Ethan Stein, friends win Boston student film fest

'Wordsmith' wins at the Boston Student Film Festival

Ethan Stein '15

When New York City-native Ethan Stein ’15 teamed up with three high school friends to make a feature film, he thought it would be good practice.

And it was -- in award-acceptance speeches, among other skills.

“Wordsmith,” a short film he produced with Mikey Gefland, Mark Rapaport and Rob Robbins, won the top prize at the 2013 Boston Student Film Festival, which recognizes excellence in filmmaking by undergraduate and graduate students.

This year, “the slogan for the Bernstein Festival is ‘Imagine the Impossible.’ Now that’s the slogan for our lives,” he says, still reeling with disbelief from the honor. “We just thought it would be fun and good experience. Now my LinkedIn says I’m an award-winning producer.”

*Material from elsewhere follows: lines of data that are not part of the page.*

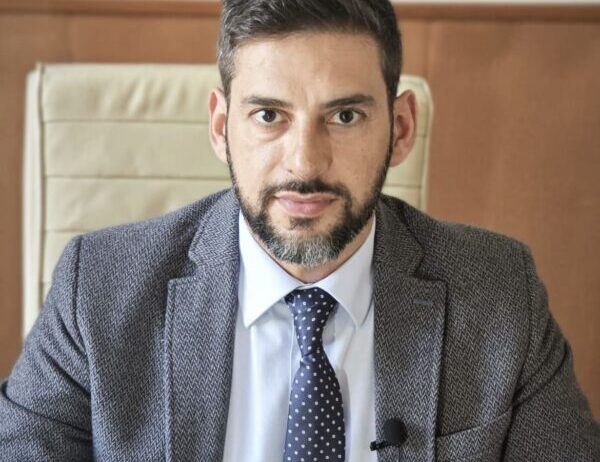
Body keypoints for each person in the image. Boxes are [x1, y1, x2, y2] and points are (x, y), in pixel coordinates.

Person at [1, 0, 599, 460]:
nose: (305, 163)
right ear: (221, 127)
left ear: (399, 129)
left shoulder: (499, 296)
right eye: (269, 115)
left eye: (345, 116)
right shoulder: (96, 291)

More than $3,000 was raised through Kickstarter, a popular fundraising website, to make the film, which was produced by Rob Robbins Reels, the production company Stein’s friends founded in 2011. The film was shot in just one day in New York City, utilizing public locations and filmmakers’ family homes. Actors were hired through a professional actors’ listserv, a “real role reversal for us 20-year-olds to be able to choose from all of these 60-year-old actors,” Stein says.

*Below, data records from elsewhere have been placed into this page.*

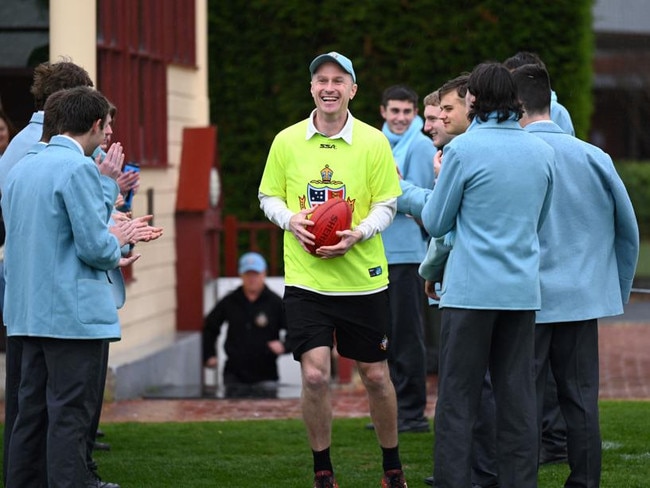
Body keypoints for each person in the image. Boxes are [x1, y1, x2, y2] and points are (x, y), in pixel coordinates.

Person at [258, 51, 408, 488]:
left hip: (363, 280)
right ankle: (323, 471)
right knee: (315, 373)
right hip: (307, 279)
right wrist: (291, 220)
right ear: (311, 88)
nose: (329, 87)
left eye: (338, 81)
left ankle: (391, 466)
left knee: (376, 377)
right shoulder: (286, 141)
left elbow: (388, 204)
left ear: (352, 90)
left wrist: (358, 233)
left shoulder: (373, 142)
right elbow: (269, 197)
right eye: (321, 79)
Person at [2, 86, 147, 488]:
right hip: (71, 316)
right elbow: (94, 246)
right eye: (106, 126)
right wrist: (120, 237)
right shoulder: (78, 168)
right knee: (69, 416)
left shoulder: (21, 167)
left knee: (28, 415)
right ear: (96, 124)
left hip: (26, 313)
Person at [419, 62, 555, 488]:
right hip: (520, 294)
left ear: (473, 99)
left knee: (458, 401)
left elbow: (438, 221)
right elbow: (540, 221)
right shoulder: (541, 151)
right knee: (518, 401)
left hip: (470, 294)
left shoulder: (462, 151)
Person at [512, 62, 639, 488]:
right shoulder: (593, 155)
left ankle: (520, 480)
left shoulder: (514, 155)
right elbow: (628, 231)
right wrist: (614, 290)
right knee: (582, 401)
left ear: (516, 105)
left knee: (522, 402)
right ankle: (585, 483)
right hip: (582, 299)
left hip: (526, 299)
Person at [504, 50, 576, 465]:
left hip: (543, 246)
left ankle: (551, 440)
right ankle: (545, 439)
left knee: (542, 361)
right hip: (541, 247)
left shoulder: (554, 116)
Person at [372, 84, 436, 434]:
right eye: (394, 111)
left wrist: (390, 195)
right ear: (383, 111)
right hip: (376, 253)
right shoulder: (372, 141)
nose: (400, 118)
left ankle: (412, 413)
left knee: (409, 336)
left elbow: (423, 203)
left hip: (409, 255)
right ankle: (390, 411)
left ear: (415, 114)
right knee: (384, 337)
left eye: (407, 112)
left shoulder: (422, 145)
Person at [202, 251, 287, 397]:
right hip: (234, 374)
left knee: (268, 412)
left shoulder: (275, 302)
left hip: (266, 373)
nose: (252, 279)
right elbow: (210, 327)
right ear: (241, 275)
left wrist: (285, 346)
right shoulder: (230, 301)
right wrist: (209, 355)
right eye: (248, 274)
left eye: (256, 274)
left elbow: (294, 329)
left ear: (264, 274)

“Wordsmith” began as a film within a film. The plot of their feature, “The Convenient Job,” revolved around failed filmmakers whose rejection leads to a sequence of events that culminates in a convenience store robbery. So Stein and his colleagues began filming the fictional characters’ project, about a couple of guys who want to make their mark in life by getting a word into the Merriam Webster dictionary.

The feature film is still a work in progress. A rough cut was screened in the Wasserman Cinematheque, where he and his friends also held a talk-back that he hoped would serve two purposes: to improve edits of his own film and to motivate fellow students.

“We got some fantastic feedback, both from people who genuinely enjoyed it and people who gave us great ideas on how to make it better,” Stein says. “And I think it was also great for students to see people their age, who are in their shoes and making a film.”

Stein, who is a computer science major, has always been interested in entertaining and making people laugh, and says his parents had trouble getting him off the couch and away from the TV as a kid. But he lauds film professor Alice Kelikian as a wonderful mentor who “wants to inspire students,” and brings guests to her program who “live and breathe the business.”

Stein says even faculty outside of the Film, Television and Interactive Media program have been eager to offer advice and help bring his dreams to fruition any way they can.

“What other school would ask you to screen your film in a professional cinematheque?” he asks.

The win at the Boston Student Film Festival came as a surprise to Stein and his friends, but has helped strengthen their resolve to complete the feature film. In the meantime, they’ve continued to submit “Wordsmith” to additional film festivals.

“It’s exciting and humbling,” he says, “and now it’s a drive to grow and continue.”